*** Begin section ***

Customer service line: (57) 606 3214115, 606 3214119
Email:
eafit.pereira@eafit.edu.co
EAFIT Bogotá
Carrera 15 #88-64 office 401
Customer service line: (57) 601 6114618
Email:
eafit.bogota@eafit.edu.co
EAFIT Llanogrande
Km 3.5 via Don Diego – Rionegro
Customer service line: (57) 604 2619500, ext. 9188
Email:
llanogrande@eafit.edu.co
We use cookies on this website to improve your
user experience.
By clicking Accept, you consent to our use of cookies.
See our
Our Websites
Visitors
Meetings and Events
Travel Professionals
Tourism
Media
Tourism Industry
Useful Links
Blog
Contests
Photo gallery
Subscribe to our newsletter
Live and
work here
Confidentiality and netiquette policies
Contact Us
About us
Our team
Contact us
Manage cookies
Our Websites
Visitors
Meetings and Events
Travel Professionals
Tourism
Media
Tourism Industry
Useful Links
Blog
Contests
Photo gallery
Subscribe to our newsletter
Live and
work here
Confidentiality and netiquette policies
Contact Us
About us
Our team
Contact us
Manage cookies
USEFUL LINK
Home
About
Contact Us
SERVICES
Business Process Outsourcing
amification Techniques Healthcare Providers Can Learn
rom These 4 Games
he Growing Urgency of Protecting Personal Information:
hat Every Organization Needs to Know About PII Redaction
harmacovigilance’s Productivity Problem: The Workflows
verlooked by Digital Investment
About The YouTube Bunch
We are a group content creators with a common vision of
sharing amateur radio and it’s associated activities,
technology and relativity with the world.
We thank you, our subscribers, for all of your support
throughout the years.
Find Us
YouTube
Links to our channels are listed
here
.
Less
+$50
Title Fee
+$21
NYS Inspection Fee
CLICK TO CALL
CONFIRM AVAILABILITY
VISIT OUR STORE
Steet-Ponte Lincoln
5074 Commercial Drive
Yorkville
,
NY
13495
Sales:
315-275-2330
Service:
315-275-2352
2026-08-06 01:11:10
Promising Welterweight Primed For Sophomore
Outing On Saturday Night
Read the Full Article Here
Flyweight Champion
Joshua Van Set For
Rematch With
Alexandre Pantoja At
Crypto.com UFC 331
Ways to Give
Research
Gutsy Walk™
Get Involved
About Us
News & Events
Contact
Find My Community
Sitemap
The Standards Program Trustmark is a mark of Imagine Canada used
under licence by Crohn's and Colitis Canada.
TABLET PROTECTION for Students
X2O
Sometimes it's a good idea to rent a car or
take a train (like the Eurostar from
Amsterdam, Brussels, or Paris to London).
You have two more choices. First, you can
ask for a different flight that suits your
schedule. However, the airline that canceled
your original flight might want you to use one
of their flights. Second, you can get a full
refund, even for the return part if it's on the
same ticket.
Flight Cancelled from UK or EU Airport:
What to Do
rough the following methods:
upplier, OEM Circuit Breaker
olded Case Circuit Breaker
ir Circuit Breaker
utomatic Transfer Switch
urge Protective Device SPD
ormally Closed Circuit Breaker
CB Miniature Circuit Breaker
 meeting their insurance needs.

*** End section ***

* **Task details**
Every entry should be reproduced exactly, with no part omitted.

* **Answer for this exercise**
Customer service line: (57) 606 3214115, 606 3214119
Email:
eafit.pereira@eafit.edu.co
EAFIT Bogotá
Carrera 15 #88-64 office 401
Customer service line: (57) 601 6114618
Email:
eafit.bogota@eafit.edu.co
EAFIT Llanogrande
Km 3.5 via Don Diego – Rionegro
Customer service line: (57) 604 2619500, ext. 9188
Email:
llanogrande@eafit.edu.co
We use cookies on this website to improve your
user experience.
By clicking Accept, you consent to our use of cookies.
See our
Our Websites
Visitors
Meetings and Events
Travel Professionals
Tourism
Media
Tourism Industry
Useful Links
Blog
Contests
Photo gallery
Subscribe to our newsletter
Live and
work here
Confidentiality and netiquette policies
Contact Us
About us
Our team
Contact us
Manage cookies
Our Websites
Visitors
Meetings and Events
Travel Professionals
Tourism
Media
Tourism Industry
Useful Links
Blog
Contests
Photo gallery
Subscribe to our newsletter
Live and
work here
Confidentiality and netiquette policies
Contact Us
About us
Our team
Contact us
Manage cookies
USEFUL LINK
Home
About
Contact Us
SERVICES
Business Process Outsourcing
amification Techniques Healthcare Providers Can Learn
rom These 4 Games
he Growing Urgency of Protecting Personal Information:
hat Every Organization Needs to Know About PII Redaction
harmacovigilance’s Productivity Problem: The Workflows
verlooked by Digital Investment
About The YouTube Bunch
We are a group content creators with a common vision of
sharing amateur radio and it’s associated activities,
technology and relativity with the world.
We thank you, our subscribers, for all of your support
throughout the years.
Find Us
YouTube
Links to our channels are listed
here
.
Less
+$50
Title Fee
+$21
NYS Inspection Fee
CLICK TO CALL
CONFIRM AVAILABILITY
VISIT OUR STORE
Steet-Ponte Lincoln
5074 Commercial Drive
Yorkville
,
NY
13495
Sales:
315-275-2330
Service:
315-275-2352
2026-08-06 01:11:10
Promising Welterweight Primed For Sophomore
Outing On Saturday Night
Read the Full Article Here
Flyweight Champion
Joshua Van Set For
Rematch With
Alexandre Pantoja At
Crypto.com UFC 331
Ways to Give
Research
Gutsy Walk™
Get Involved
About Us
News & Events
Contact
Find My Community
Sitemap
The Standards Program Trustmark is a mark of Imagine Canada used
under licence by Crohn's and Colitis Canada.
TABLET PROTECTION for Students
X2O
Sometimes it's a good idea to rent a car or
take a train (like the Eurostar from
Amsterdam, Brussels, or Paris to London).
You have two more choices. First, you can
ask for a different flight that suits your
schedule. However, the airline that canceled
your original flight might want you to use one
of their flights. Second, you can get a full
refund, even for the return part if it's on the
same ticket.
Flight Cancelled from UK or EU Airport:
What to Do
rough the following methods:
upplier, OEM Circuit Breaker
olded Case Circuit Breaker
ir Circuit Breaker
utomatic Transfer Switch
urge Protective Device SPD
ormally Closed Circuit Breaker
CB Miniature Circuit Breaker
 meeting their insurance needs.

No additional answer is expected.